Wer möchte schon Urlaub in Jenin machen? Ist es im angrenzenden israelischen Landkreis Gilboa noch ge-
fährlich? Solche Fragen nehmen der Palästinenser Kadoura Mousa und der Israeli Dani Atar inzwischen gelassen. Seit mehreren Jahren arbeitet dieses ungewöhnliche Duo – der Bürgermeister von Jenin und der Landrat von Gilboa – eng zusammen, um nach Jahren des Terrors durch die Schaffung von Arbeitsplätzen Ruhe in ihren Grenzregionen zu bewahren. Ihre neueste Initiative ist ein gemeinsames Tourismus-Programm, das sie auf der Internationalen Tourismus Börse (ITB) in Berlin präsentieren. »Überall auf der Welt verbindet man Israelis und Palästinenser in erster Linie mit Krieg und Terror«, sagt Atar. »Tourismus klingt wie ein völliger Widerspruch. Wir wollen der Welt klarmachen, dass hier eine neue Realität entsteht. Wir bieten gemeinsame Touren an, bei denen man hier unendlich viel Spaß haben kann«.
Skipiste Eine Tour kann zum Beispiel im Kibbuz En Charod Ichud beginnen. Im Garten der Holzvillen wachsen Rosmarin, Salbei und Geranien. Auf diesem Hügel führte einst König Saul den letzten Kampf Israels gegen die Philister, bei dem sein Sohn Jonathan fiel. Saul stürzte sich dort in sein eigenes Schwert, um nicht lebend in die Hände der Feinde zu fallen. Ganz modern wirkt hingegen die erste künstliche Skipiste im Heiligen Land. Auf einer 80-Meter-Strecke können Ski- und Snowboardfahrer den kurzen Hang herrunterrutschen, mit Blick auf Felder, Oliven- und Zypressenbäume. Eine 240-Meter-Piste mit dazugehörendem Skilift wird in Kürze eröffnet. »Es fühlt sich fast an wie auf echtem Schnee«, versichert Geschäftsführer Boaz Kaniel. Bisher wendet sich »Ski am Gilboa« vor allem an Kinder und Jugendliche aus den umliegenden Kibbuzim. Bald sollen sich hier auch der Nachwuchs aus Jenin vergnügen.
Übergang Der Weg der Touristen nach Jenin gestaltet sich viel zügiger.

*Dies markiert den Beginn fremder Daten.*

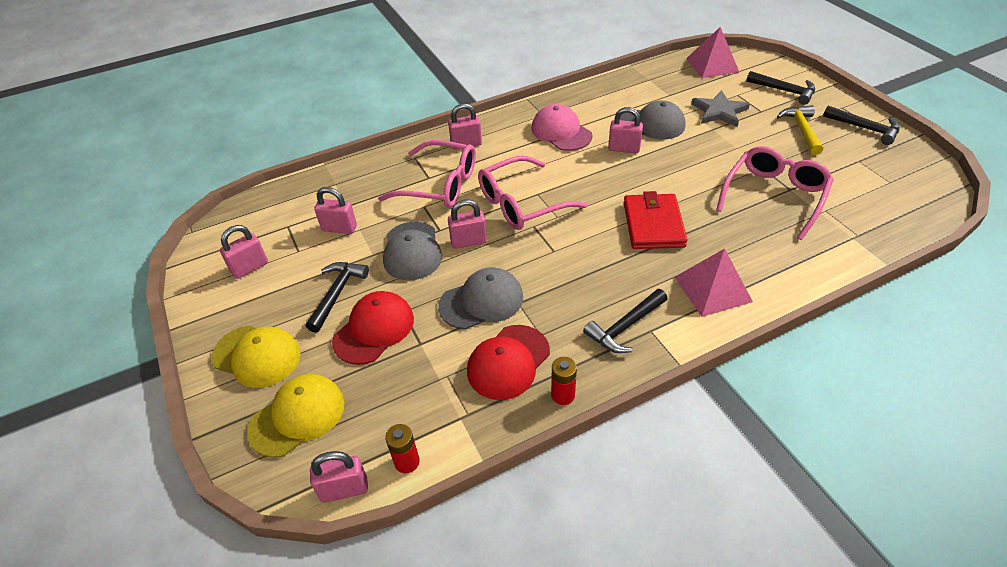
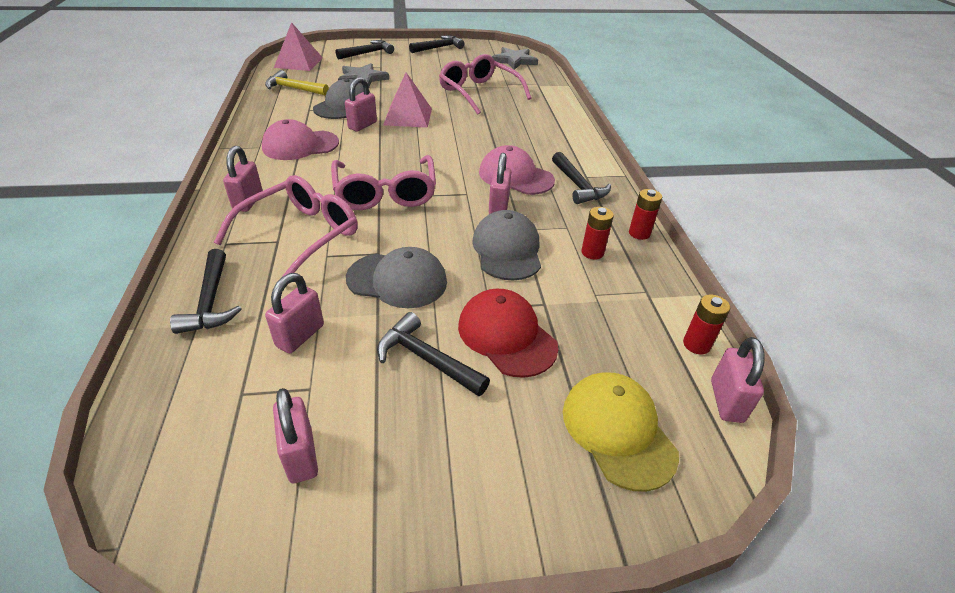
camera: 75 degrees left, 5 degrees down
(257, 356) = (497, 466): yellow cap -> none
(356, 179) = (211, 301): none -> black hammer
(468, 241) = (414, 237): pink padlock -> pink padlock (498, 207)
(508, 362) = (592, 252): red cap -> red battery
(608, 275) = (515, 176): none -> pink cap
(653, 224) = (471, 141): red wallet -> none
(713, 289) = (557, 141): pink pyramid -> pink pyramid (408, 116)
(801, 130) = (418, 63): yellow hammer -> yellow hammer (293, 89)
(906, 197) = (514, 61): none -> grey star

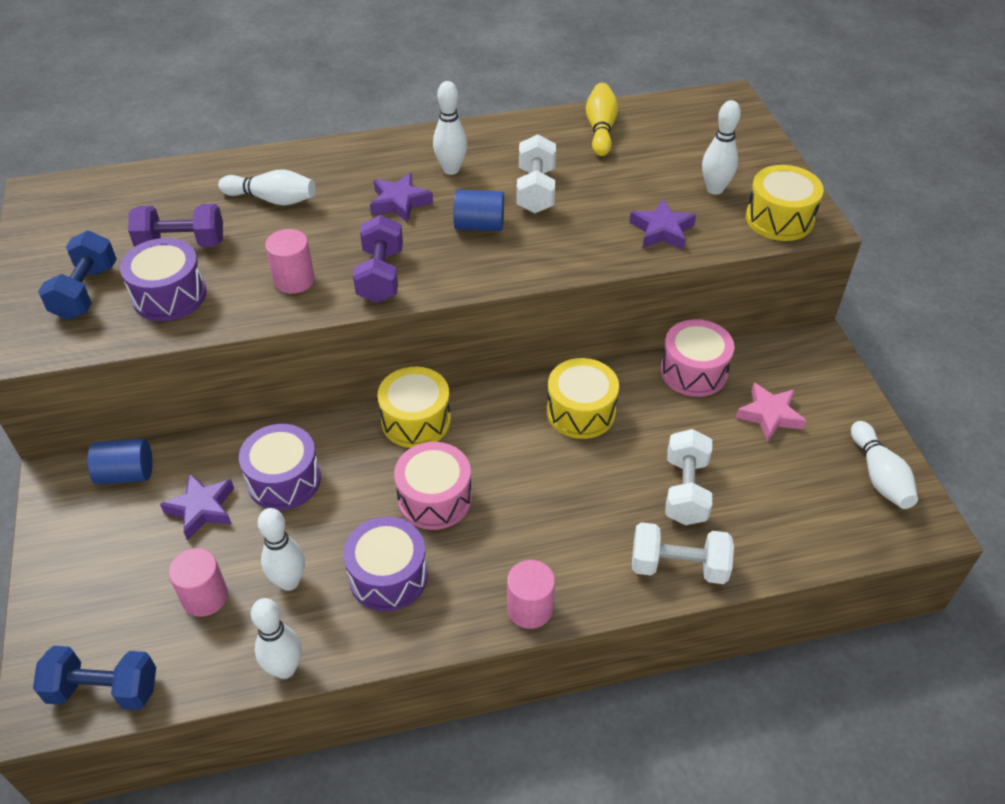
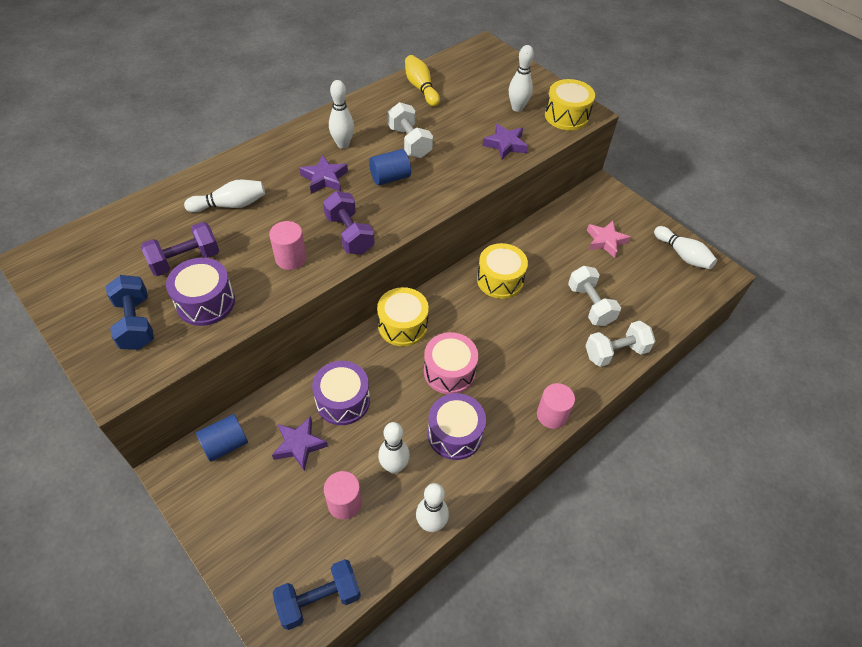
camera: 30 degrees left, 5 degrees up
(693, 371) = (547, 230): pink drum -> none

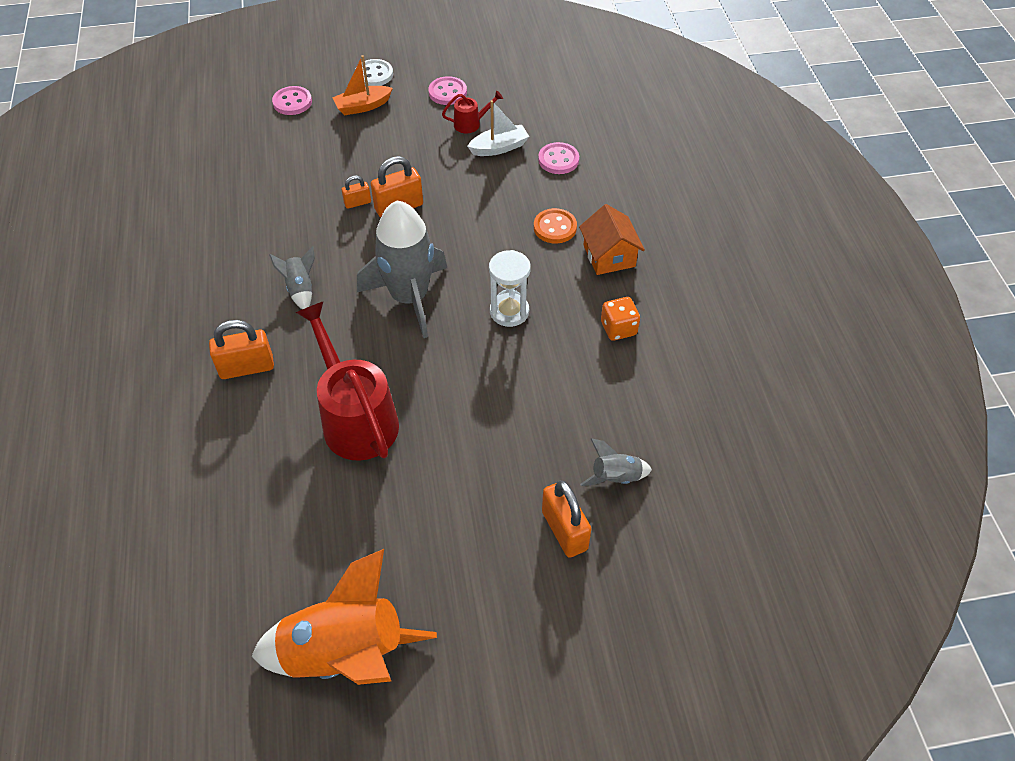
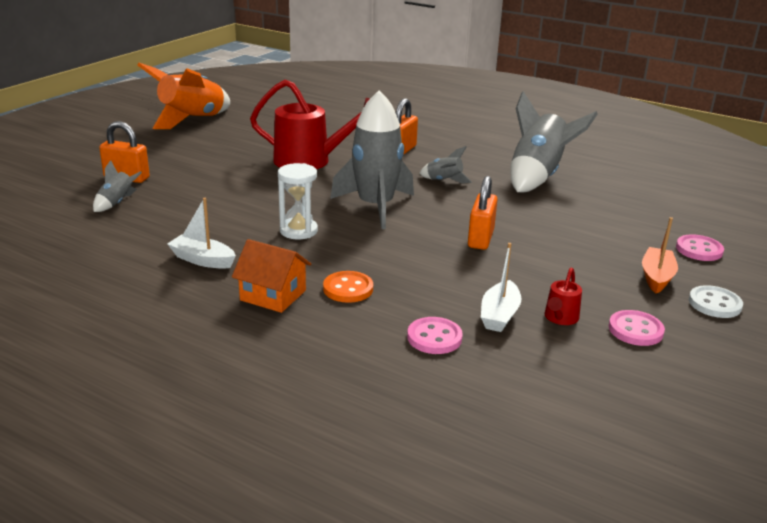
camera: 130 degrees right, 25 degrees down
(222, 236) = (537, 176): none -> grey rocket
(357, 203) = (510, 226): orange padlock -> none
(618, 328) = (202, 260): orange dice -> white boat

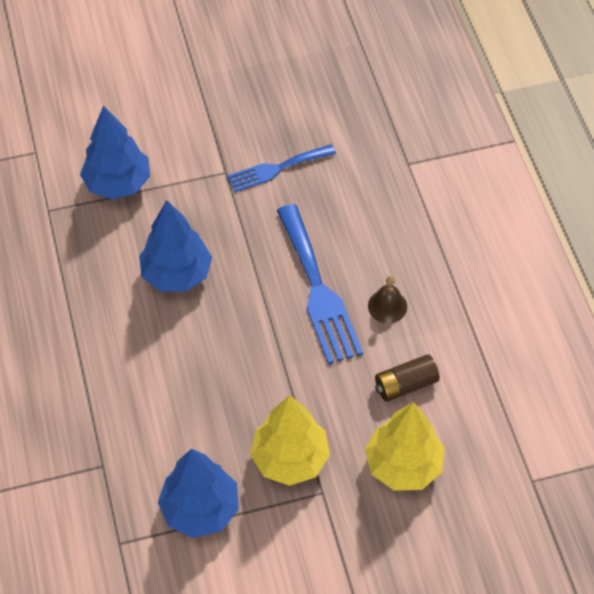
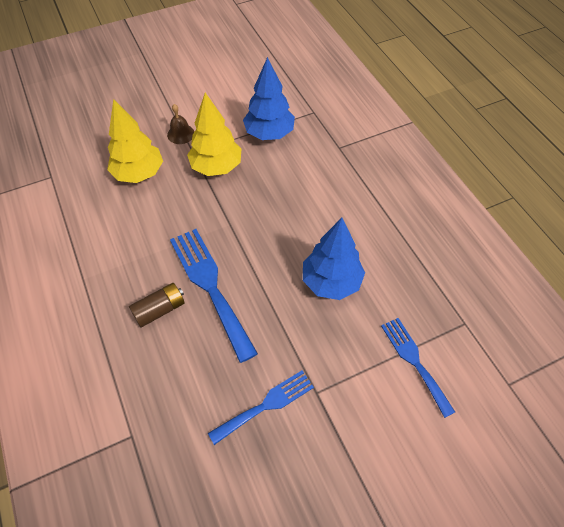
camera: 170 degrees right, 0 degrees up
(118, 183) = (414, 361): blue tree -> blue fork
(387, 306) = (151, 281): brown bell -> brown bell (180, 134)
(405, 384) = (137, 224): brown battery -> brown battery (160, 310)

Die Busse mit jüdisch-amerikanischen Funktionären brauchten nur drei Minuten für die Abfertigung, erzählt Atar mit Stolz. Dank seiner guten Verbindungen zu Verteidigungsminister Ehud Barak dürfen inzwischen auch arabische Israelis die Grenze passieren, die gern in Jenin einkaufen und dort die Wirtschaft ankurbeln. Die Straße, die zur Zeit mit deutschen Mitteln erweitert wird, führt zum kleinen Dorf Burkin bei Jenin. Hier befindet sich die byzantinische St.-Georg-Kirche, die fünftälteste der Welt. Auf dem Markt von Jenin preisen die Ladenbesitzer ihre preiswerten Haushaltswaren, Spielzeuge und Schuhe. Ein Kind trägt auf seinem Kopf ein großes rundes Tablett mit glasierten Äpfeln. Arabische Israelis flanieren auf der Suche nach Imitationen von Markenware. Es duftet überall nach Gewürzen und Gegrilltem.
Die palästinensischen Sicherheitskräfte zeigen ihre Präsenz im Zentrum, wo Gouverneur Kadoura Mousa in einem massiven neuen Steingebäude regiert. An der Fassade hängt ein übergroßes Porträt des Präsidenten Mahmud Abbas. Weiße Marmortreppen führen zu Mousas geräumigem Büro. Er wolle Touristen aus aller Welt empfangen, sagt er. »Ich habe von meinem Präsidenten klare Anweisungen, den Frieden in meiner Region zu realisieren, aber ohne Besatzung und Siedlungen, ohne eine israelische Kontrolle des Grenzüberganges«. Dann bedankt er sich beim deutschen Steuerzahler für die Hilfe, die Straße zum Kontrollposten auf vier Spuren zu erweitern.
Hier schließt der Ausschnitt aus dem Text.